During Monday night’s post-match interview, Sherwood proudly boasted that he has the highest win percentage of any Spurs manager in the Premier League, as per Sky Sports. This may be true, but considering he has only managed 17 Premier League matches, during which Spurs have suffered three humiliations (5-1 vs. Manchester City, 4-0 vs. Chelsea and 4-0 vs. Liverpool), this is a token, sugar-coated statistic.
Throw in lacklustre cup exits in the League Cup and the FA Cup by respective bitter-rivals West Ham and Arsenal, plus being dominated by Benfica in the first leg of the Europa League, and Sherwood's Spurs tenure doesn't look so rosy.
His tactical knowledge appears to be nonexistent, and his touchline temperament has been called into question.

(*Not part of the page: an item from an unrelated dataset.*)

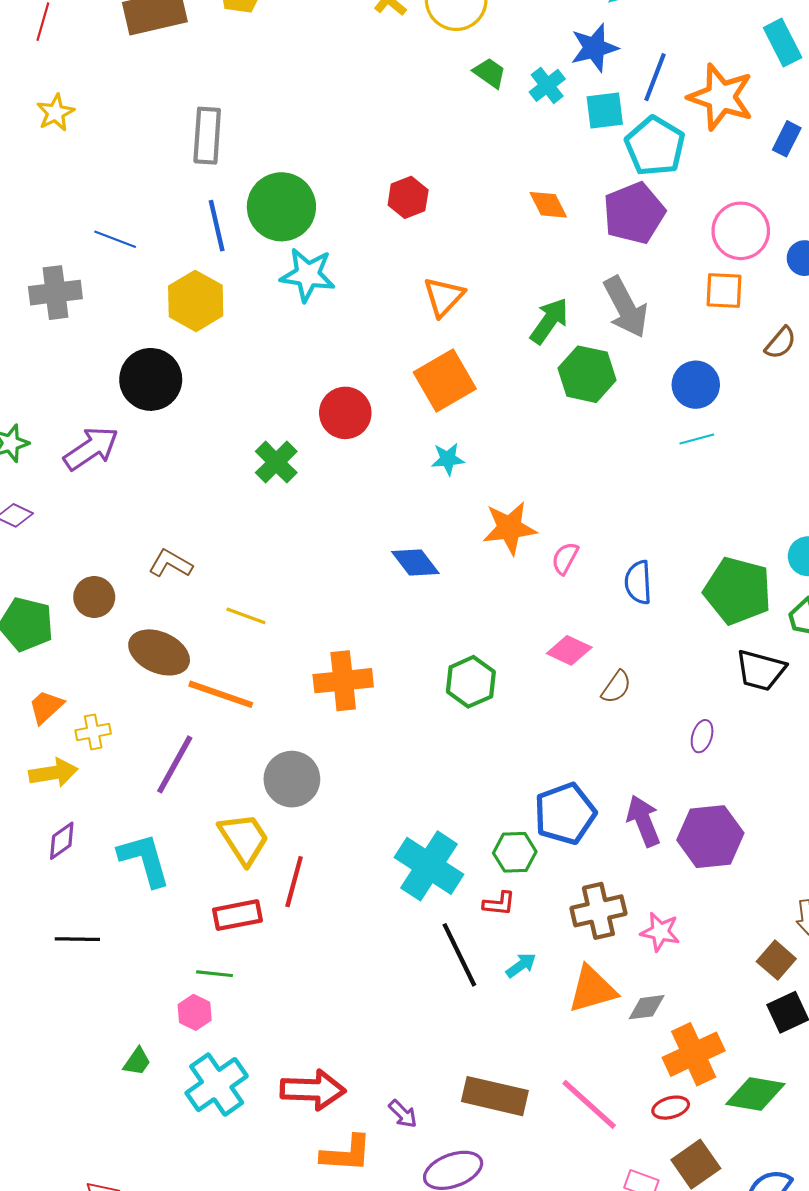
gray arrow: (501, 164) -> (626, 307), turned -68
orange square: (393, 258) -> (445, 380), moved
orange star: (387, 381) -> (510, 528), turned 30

Furthermore, his team selection has been dubious at best. Bringing through a youngster such as Nabil Bentaleb has definitely been a positive, but giving the Algerian 90 minutes week in, week out (in 10 out of 11 EPL fixtures, according to Transfermarkt) to the detriment of far more influential players has backfired on a) Spurs’ performances and b) the youngster’s own development.
Adding insult to injury, Sherwood’s cavalier attitude, particularly with the media, to bemoan his players (after the heavy defeats) cannot bode well for the same group of players who were fiercely protected by AVB.
When the club released their most recent financial statements, Levy indicated that a summer of upheaval among the playing roster would be unlikely and that the bulk of the squad would remain intact.
Therefore Spurs’ best case for progression would be to appoint an experienced head coach such as van Gaal to work with a spine, including the likes of Adebayor, Hugo Lloris, Jan Vertonghen and Moussa Dembele. His undeniable and invaluable experience and insight could prove to give the club the proficiency it has been lacking the past two years.